Risk has been on the front foot though in most asset classes, assisted by U.S. crude moving higher to the tune of 1.3%, helping credit perform and we can see the HYG (NYSE:HYG) pushing up 0.6% and eyeing a break of the neckline of the March double bottom of $87.53.
This move in oil seems widely telegraphed by the Aussie equity traders who bid up the ASX 200 energy sub-sector 1.5% yesterday. Expect further gains today though.
We can see reasonable selling in fixed income, across the curve (U.S. 5-year is up 4bp at 1.95%). However, importantly, ‘real’ yields have moved up nicely too and it’s quite a surprise then to see gold largely unchanged on the day. The USD has been bid, with USD/JPY rallying a big figure off the session low of ¥110.2 and despite talk in some circles that cable was hit as the Scottish parliament backed an independent vote (65 to 59) nothing has really changed here – a vote still needs to be passed by the UK government and Theresa May has made her position as clear as mud on the issue. So the falls in GBP/USD were a USD move, as a simple sense check shows the moves came about with EUR/USD under pressure and USD/JPY on the rise.
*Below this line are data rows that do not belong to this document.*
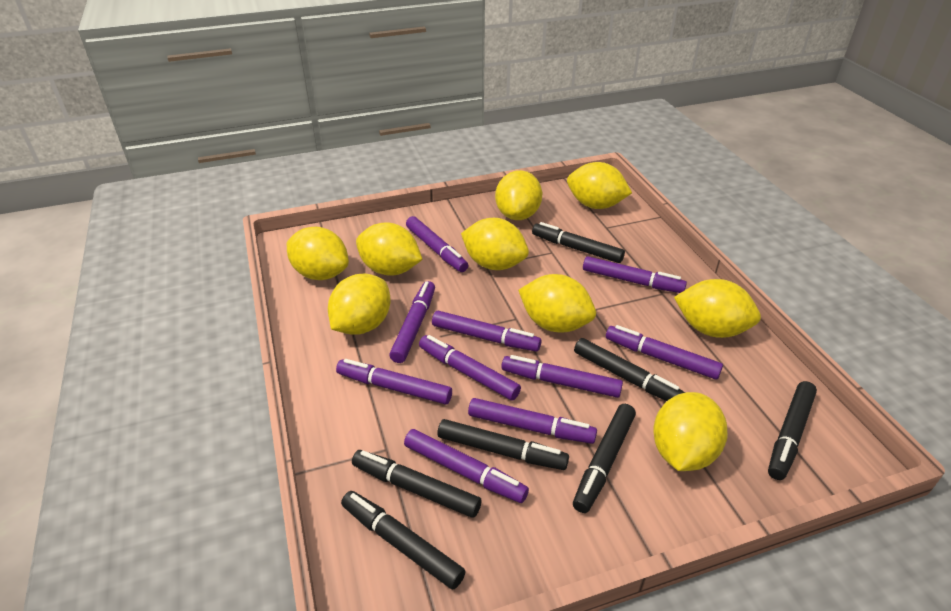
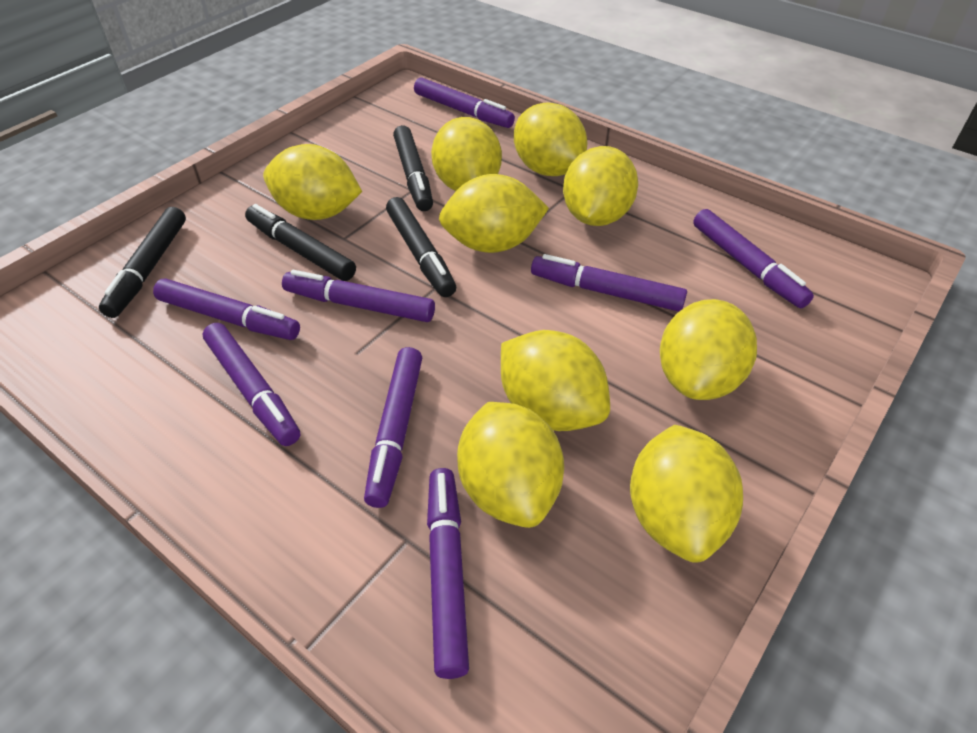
black marker: 7 -> 4
purple marker: 10 -> 8

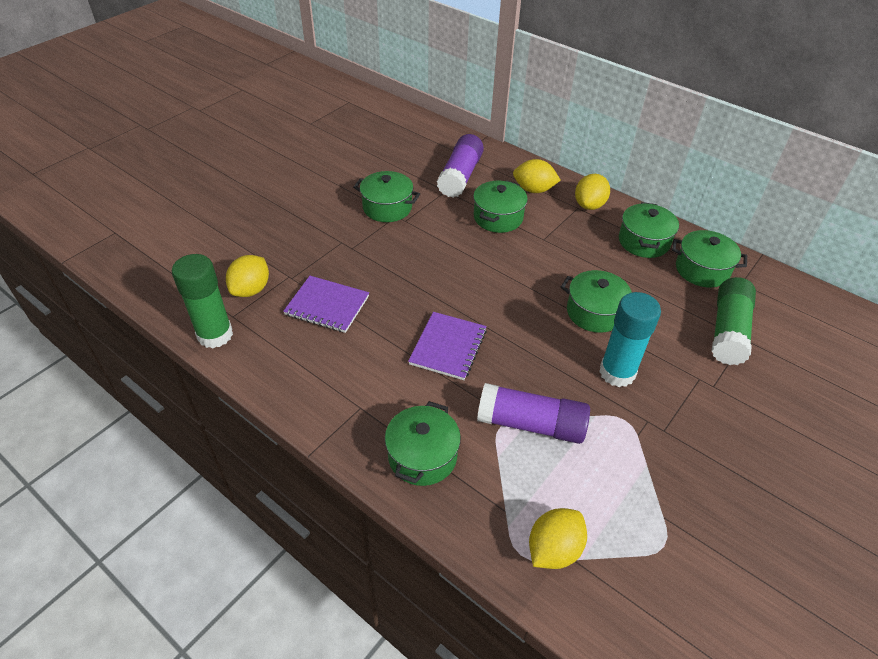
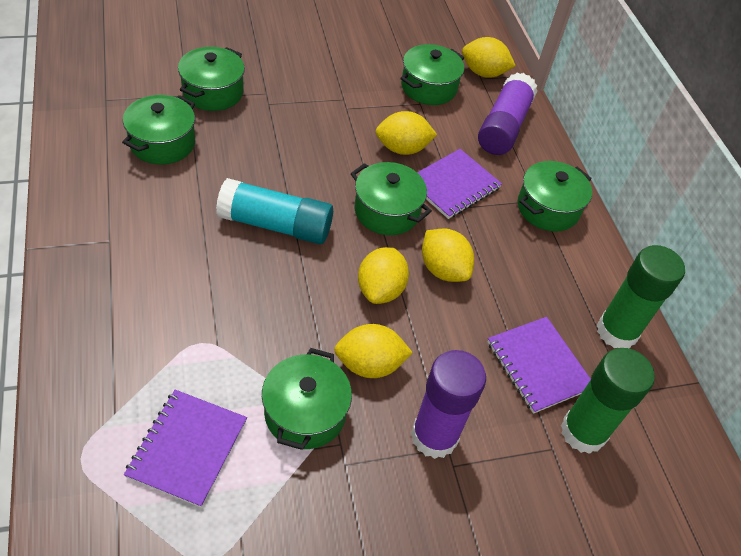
purple notebook: 2 -> 3
yellow lemon: 4 -> 5

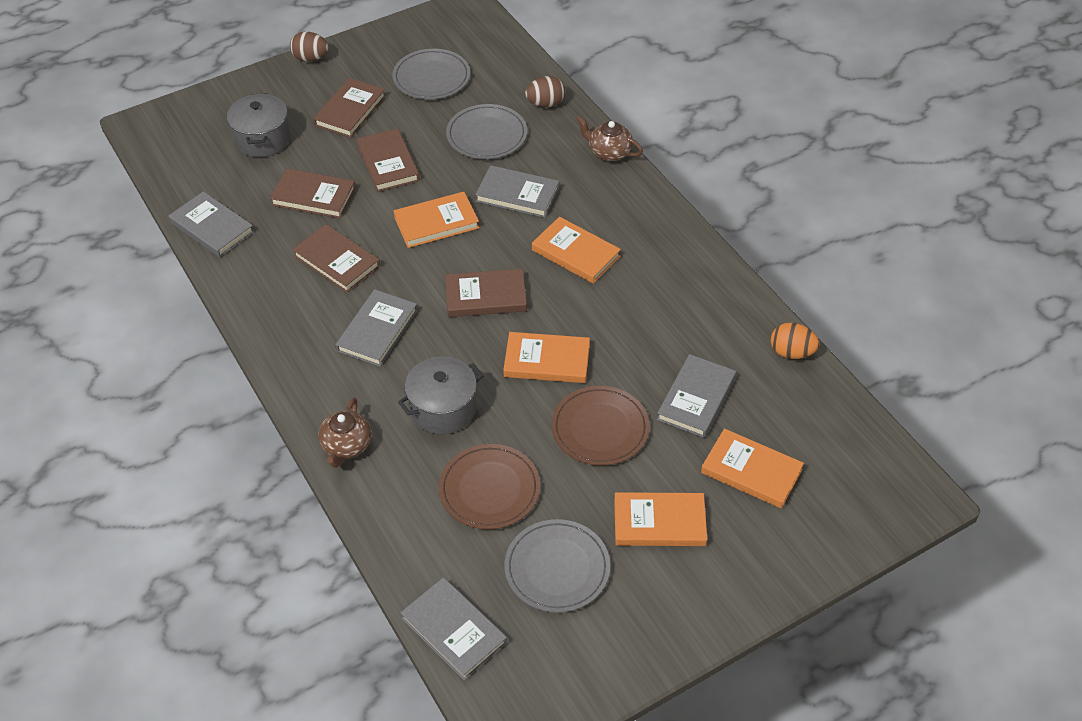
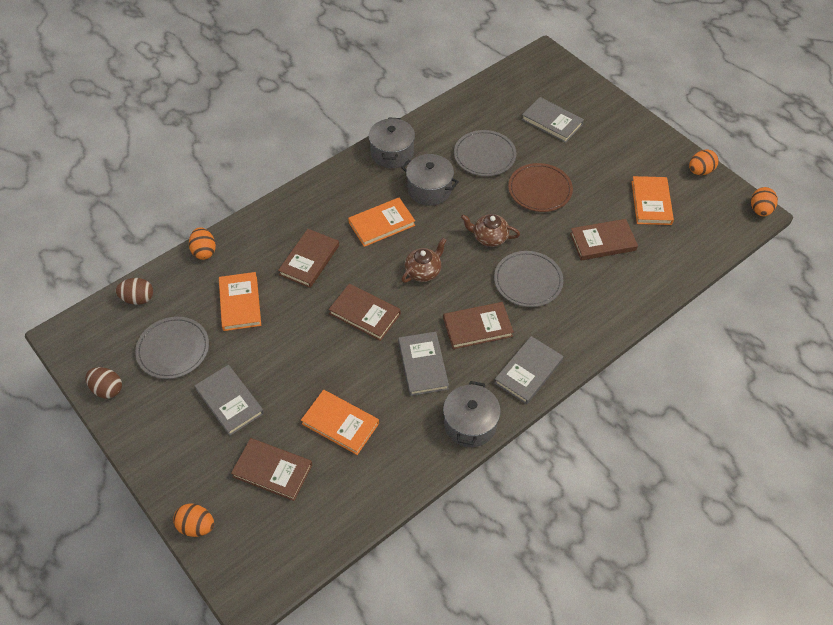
brown plate: 2 -> 1
grey book: 5 -> 4
grey pot: 2 -> 3
orange book: 5 -> 4
orange egg: 1 -> 4

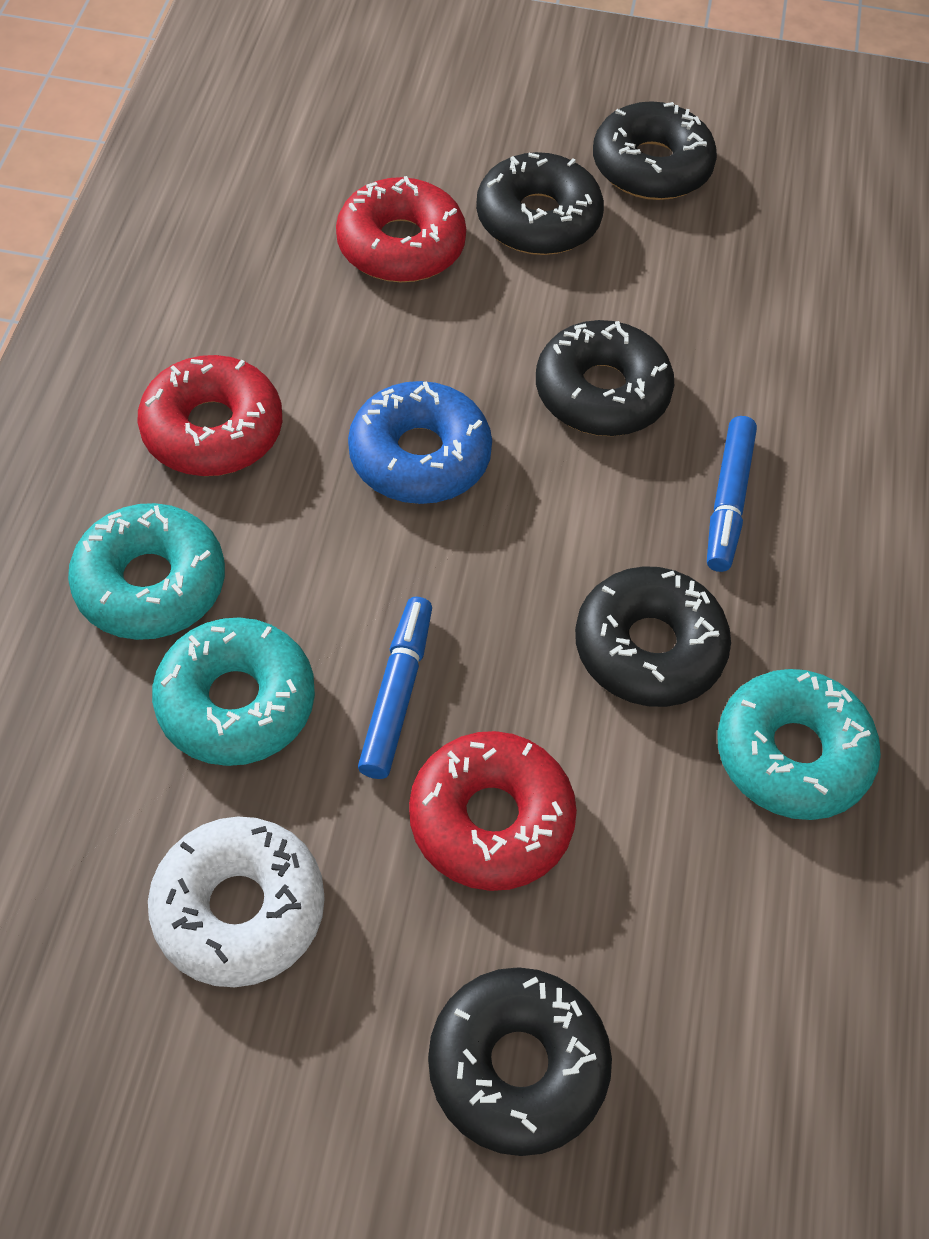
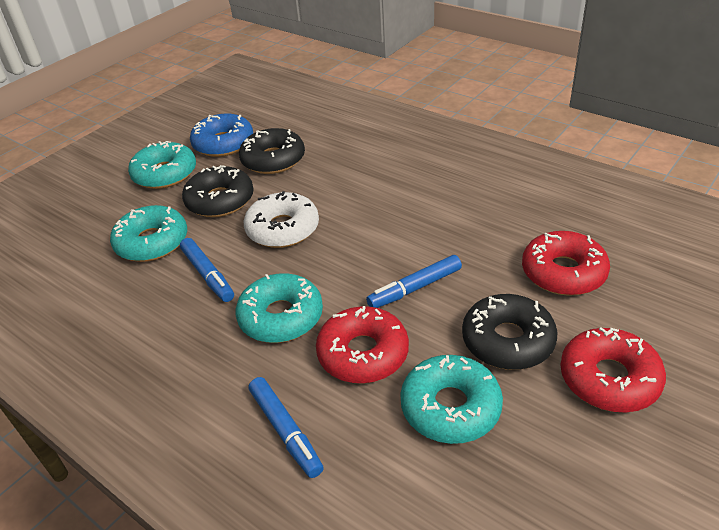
black donut: 5 -> 3
blue marker: 2 -> 3
turquoise donut: 3 -> 4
We can see that despite the USD and ‘real’ yields moving higher that U.S. financial conditions still improved and become more accommodative, with the Bloomberg financial conditions index gaining 31% and is eyeing a break of the 13 March highs. Again, Bill Dudley’s address on Friday (07:30 AEDT) with a speech titled “The importance of financial conditions in the conduct of monetary policy” seems important and one can make an assumption that USD longs into this speech make sense.
The commodity rally hasn’t been confined to oil, with solid buying in copper (+1.3%), spot iron ore (+0.5%), while Dalian bulks have been well bid, with iron ore, steel and coking coal gaining 3.2%, 2.2% and 2% receptively. BHP’s ADR is largely unchanged, so given our ASX 200 opening call sits at 5842 one can expect gains in the banks. The ASX 200 financial sector is key then and is only 0.5% away from breaking through the highs set on 10 March, where a break takes the index to the highest levels since April 2015.
If the ASX 200 can unwind at 5842 then this is clearly the ‘must watch’ chart of the day as it will go a long way to understanding just how much conviction the bulls have here and a close through 5833 would be positive and suggest 6000 is actually a possibility. Fundamentally, we should ask whether investors are prepared to pay up for a market trading on 16.1x consensus forward earnings. I suspect they are, and although this is above the long-term P/E average it is not at genuinely worrying levels. Give me a market trading on 17x forward earnings with few catalysts and I will have far greater convictions to hold shorts, notably when the bears start to have a greater say.